Alberta is on the right track with a bill that will make it easier for private surgical clinics to be established, setting the example for other provinces.

Across Canada, people are stuck on waitlists for two years or more for medically necessary operations. I am not talking about cosmetic surgery, but instead procedures such as cataracts and knee replacements, the latter operation being one that low-priority patients in Ontario wait up to 195 days to receive, according to an estimate from Health Quality Ontario.

Amid COVID-19, people are waiting months and even years for these essential operations, with their quality of life eroding as they linger in pain, unable to work or enjoy activities the rest of us take for granted.

This national tragedy cannot be allowed to continue.

The Canada Health Act stipulates that provinces must provide timely and accessible care to every Canadian citizen, a standard none are currently meeting. So I’m glad to see that Alberta is taking steps to take the pressure off its provincial system by facilitating the opening of private clinics to perform some operations.

According to a CBC story, “Bill 30, the Health Statutes Amendment Act, proposes to cut approval times for private surgical facilities, allow the ministry to contract directly with doctors and allow private companies to take over the administrative functions of physician clinics.”

This must be music to the ears of Albertans with loved ones on waiting lists, who live with endless pain as they await their operations.

Of course, there are those who don’t want any change from the status quo, such as an Edmonton pediatrician who is quoted as saying, “this is the start of further privatization of the health-care system.”

Please, stop with the fearmongering. As a nation, we need to start thinking about more innovative ways to deal with our hospital backlogs. The addition of accredited private clinics to handle specialized procedures will only enhance our public system, making it more efficient for everyone.

Private clinics that bill the province for each procedure they perform have already proven successful. For example, the 89-bed Shouldice Clinic in Toronto has been repairing hernias since 1945, with provincial health plans picking up the costs.

A lung specialist quoted in the story expresses concern private clinics will “compromise the care of patients in Alberta.” More fake news. She must know that any private clinic that receives funding from the government to perform medically necessary surgery will be staffed by surgeons who are accredited and regulated by the province they operate in.

In fact, the same surgeons who now work in our hospitals will also work in these private clinics, so it is simply wrong to say the level of health care will be eroded if private clinics are allowed to be established.

I was pleased to read cautious support for these clinics from the president of the Alberta Medical Association. “Most notable is the increased opportunity for Albertans to participate in their health-care system,” stated Dr. Christine Molna in a letter to members. “There is an increased focus on patient-centred care.”

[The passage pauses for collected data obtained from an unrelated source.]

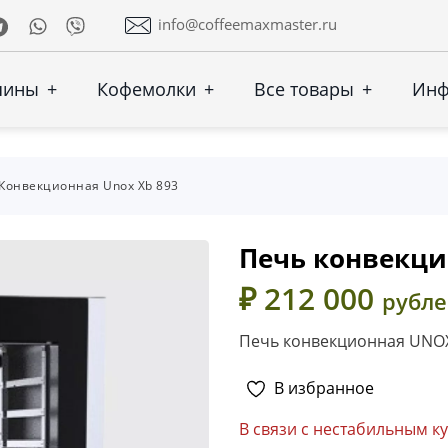
Telegram
Whatsapp
Viber
info@coffeemaxmaster.ru
шины
+
Кофемолки
+
Все товары
+
Ин
Конвекционная Unox Xb 893
Печь конвекци
₽ 212 000
рубл
Печь конвекционная UNOX
В избранное
В связи с нестабильным к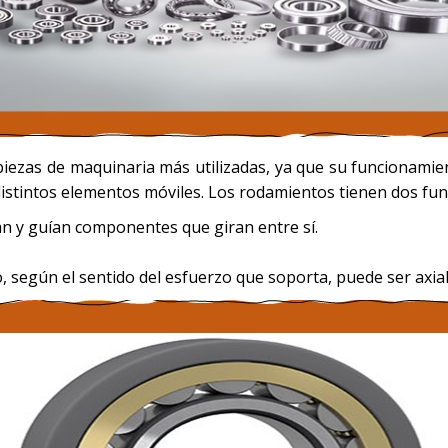
iezas de maquinaria más utilizadas, ya que su funcionamien
 distintos elementos móviles. Los rodamientos tienen dos fun
an y guían componentes que giran entre sí.
, según el sentido del esfuerzo que soporta, puede ser axia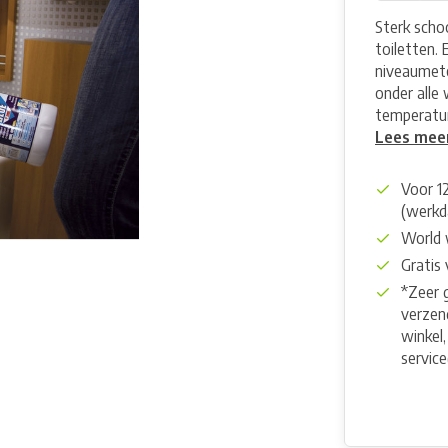
Sterk scho
toiletten.
niveaumete
onder alle
temperatu
Lees mee
Voor 1
(werkd
World 
Gratis
*Zeer 
verzend
winkel,
servic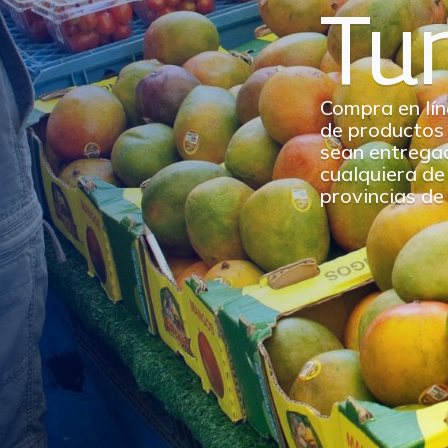
Tu
Compra en lín
de productos
sean entrega
cualquiera de 
provincias de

According to the story, her letter also “points to clear distress in the profession.”

Distress indeed. Physicians desperately want to use their medical expertise to do everything from repairing joints to removing cataracts, but they are being held back by the limited operating room space available in our hospitals. By establishing free-standing clinics that specialize in just one area of medicine, provinces can take some of the pressure off our over-burdened public health system, benefitting those who need it the most.

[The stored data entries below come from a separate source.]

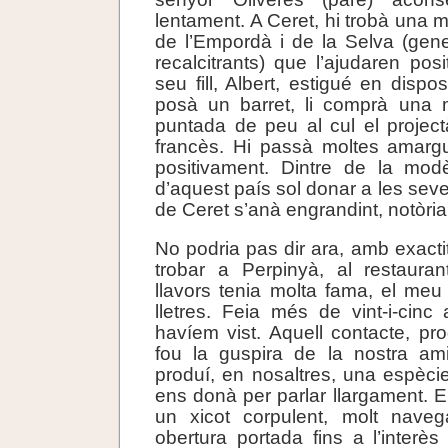
lentament. A Ceret, hi trobà una 
de l’Empordà i de la Selva (gen
recalcitrants) que l’ajudaren pos
seu fill, Albert, estigué en disposi
posà un barret, li comprà una
puntada de peu al cul el projec
francès. Hi passà moltes amargu
positivament. Dintre de la mod
d’aquest país sol donar a les seve
de Ceret s’anà engrandint, notòri
No podria pas dir ara, amb exacti
trobar a Perpinyà, al restaura
llavors tenia molta fama, el me
lletres. Feia més de vint-i-cin
havíem vist. Aquell contacte, pro
fou la guspira de la nostra ami
produí, en nosaltres, una espècie
ens donà per parlar llargament. 
un xicot corpulent, molt navega
obertura portada fins a l’interès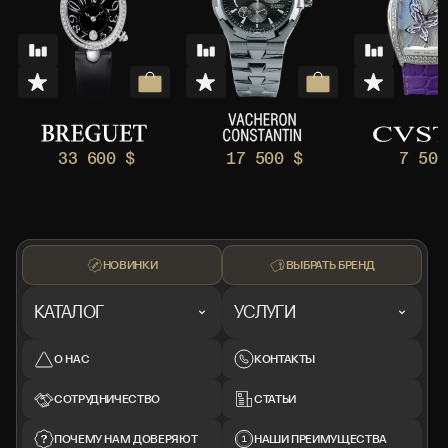
33 600 $
17 500 $
7 500
НОВИНКИ
ВЫБРАТЬ БРЕНД
КАТАЛОГ
УСЛУГИ
О НАС
КОНТАКТЫ
СОТРУДНИЧЕСТВО
СТАТЬИ
ПОЧЕМУ НАМ ДОВЕРЯЮТ
НАШИ ПРЕИМУЩЕСТВА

If provinces embrace the idea of hospitals outsourcing certain procedures and paying for them out of the public purse, that would be a win/win for both patients and taxpayers.

Our health-care system does not need more money; it just requires better ideas for processing the backlog of patients across the system.

Alberta is really on to something with Bill 30, so I hope it passes and then is mimicked across the country. We should not fear innovation, especially when the result will be a health-care system that is truly timely, accessible and universal, as medicare’s founders wanted all along.